BEGIN Material for this task

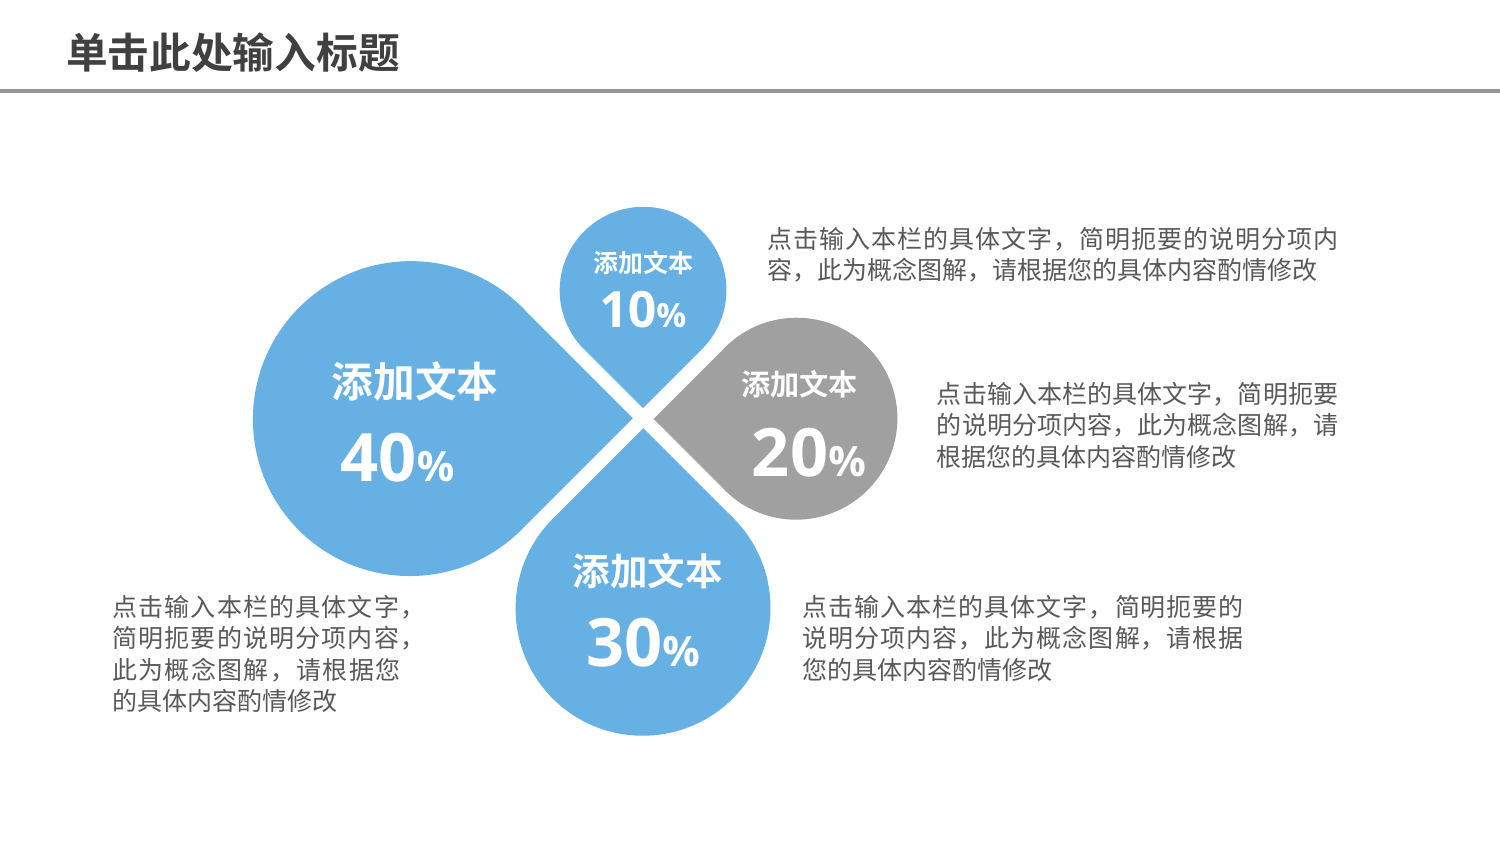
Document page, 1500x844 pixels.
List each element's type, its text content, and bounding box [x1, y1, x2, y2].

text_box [234, 252, 568, 585]
text_box 点击输入本栏的具体文字，简明扼要的说明分项内容，此为概念图解，请根据您的具体内容酌情修改 [936, 377, 1339, 472]
text_box 点击输入本栏的具体文字，简明扼要的说明分项内容，此为概念图解，请根据您的具体内容酌情修改 [112, 590, 401, 716]
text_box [695, 312, 910, 526]
text_box 点击输入本栏的具体文字，简明扼要的说明分项内容，此为概念图解，请根据您的具体内容酌情修改 [802, 590, 1245, 685]
text_box 单击此处输入标题 [51, 9, 443, 85]
text_box 点击输入本栏的具体文字，简明扼要的说明分项内容，此为概念图解，请根据您的具体内容酌情修改 [767, 222, 1339, 285]
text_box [554, 197, 732, 374]
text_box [508, 481, 778, 751]
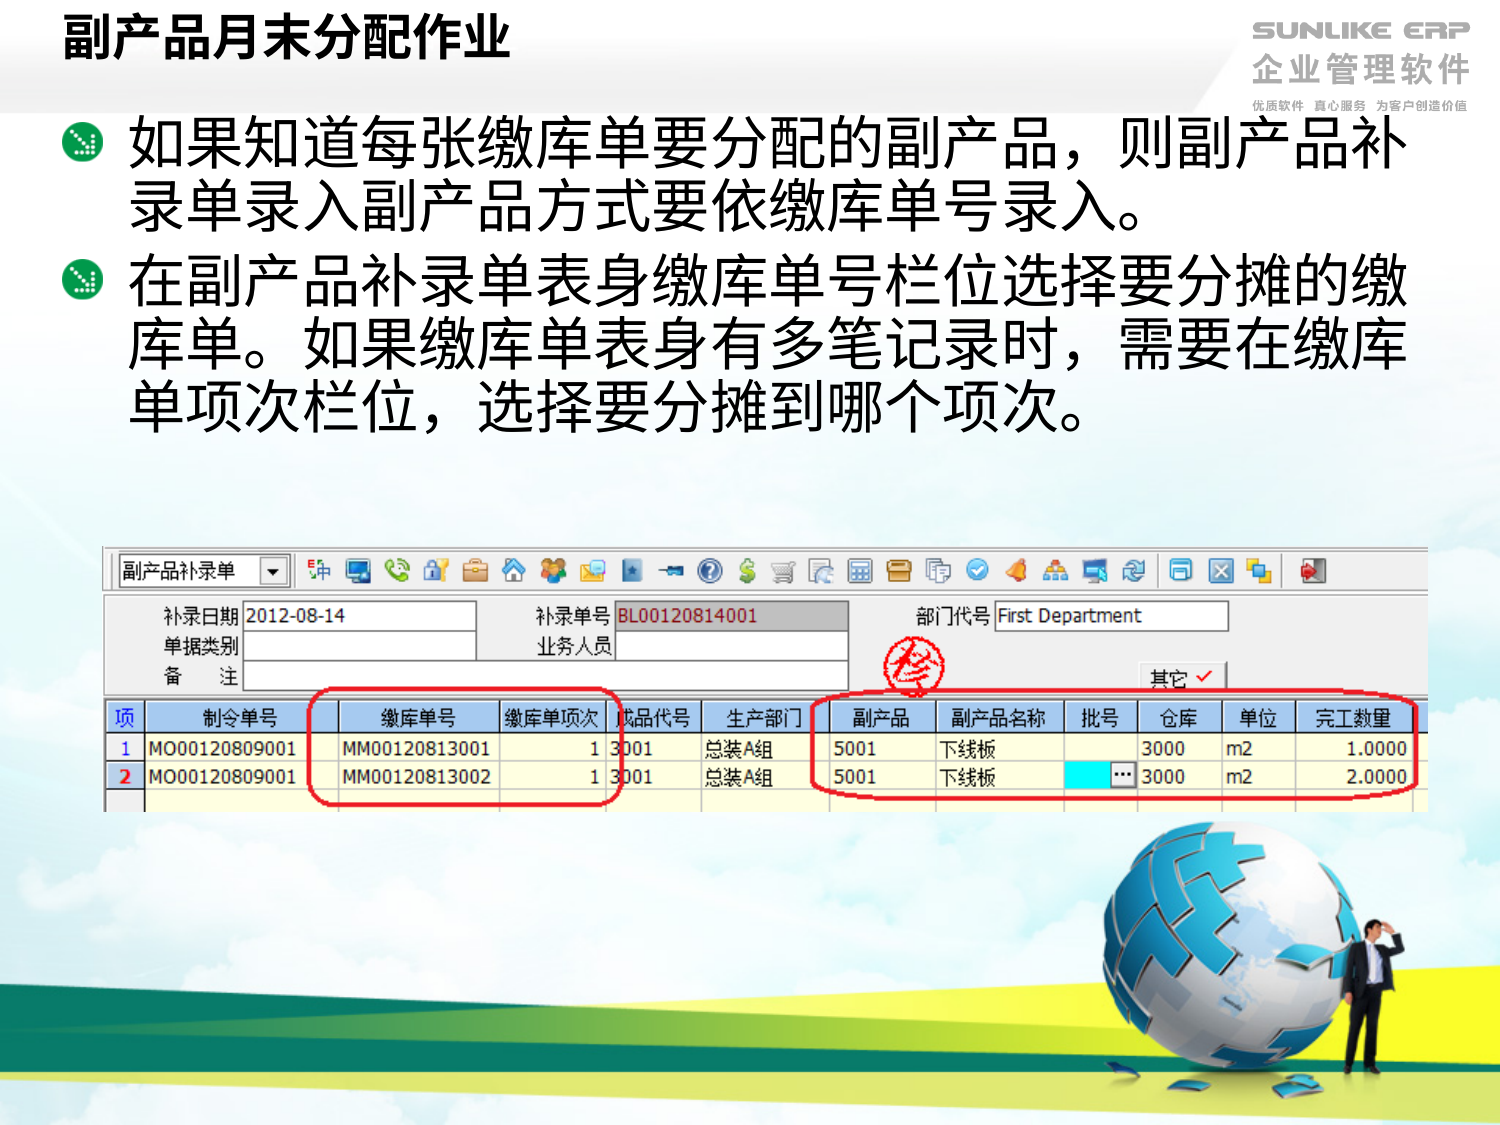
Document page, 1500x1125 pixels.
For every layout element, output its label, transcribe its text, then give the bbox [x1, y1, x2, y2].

list 如果知道每张缴库单要分配的副产品，则副产品补录单录入副产品方式要依缴库单号录入。 在副产品补录单表身缴库单号栏位选择要分摊的缴库单。如果缴库单表身有多笔记录时，需要在缴库单项次栏位，选择要分摊到哪个项次。 [62, 114, 1438, 595]
title 副产品月末分配作业 [62, 12, 855, 68]
picture [0, 0, 1500, 1125]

END Material for this task

§ Work task
Write the lines from the one with "text_box [234, 252, 568, 585]" through the last line of the entries out again exactly, both ends included, and skip the pictures.

§ Response box
text_box [234, 252, 568, 585]
text_box 点击输入本栏的具体文字，简明扼要的说明分项内容，此为概念图解，请根据您的具体内容酌情修改 [936, 377, 1339, 472]
text_box 点击输入本栏的具体文字，简明扼要的说明分项内容，此为概念图解，请根据您的具体内容酌情修改 [112, 590, 401, 716]
text_box [695, 312, 910, 526]
text_box 点击输入本栏的具体文字，简明扼要的说明分项内容，此为概念图解，请根据您的具体内容酌情修改 [802, 590, 1245, 685]
text_box 单击此处输入标题 [51, 9, 443, 85]
text_box 点击输入本栏的具体文字，简明扼要的说明分项内容，此为概念图解，请根据您的具体内容酌情修改 [767, 222, 1339, 285]
text_box [554, 197, 732, 374]
text_box [508, 481, 778, 751]
Document page, 1500x1125 pixels.
For every layout element, output its label, transcribe its text, then give the bbox [x1, y1, x2, y2].

list 如果知道每张缴库单要分配的副产品，则副产品补录单录入副产品方式要依缴库单号录入。 在副产品补录单表身缴库单号栏位选择要分摊的缴库单。如果缴库单表身有多笔记录时，需要在缴库单项次栏位，选择要分摊到哪个项次。 [62, 114, 1438, 595]
title 副产品月末分配作业 [62, 12, 855, 68]
picture [0, 0, 1500, 1125]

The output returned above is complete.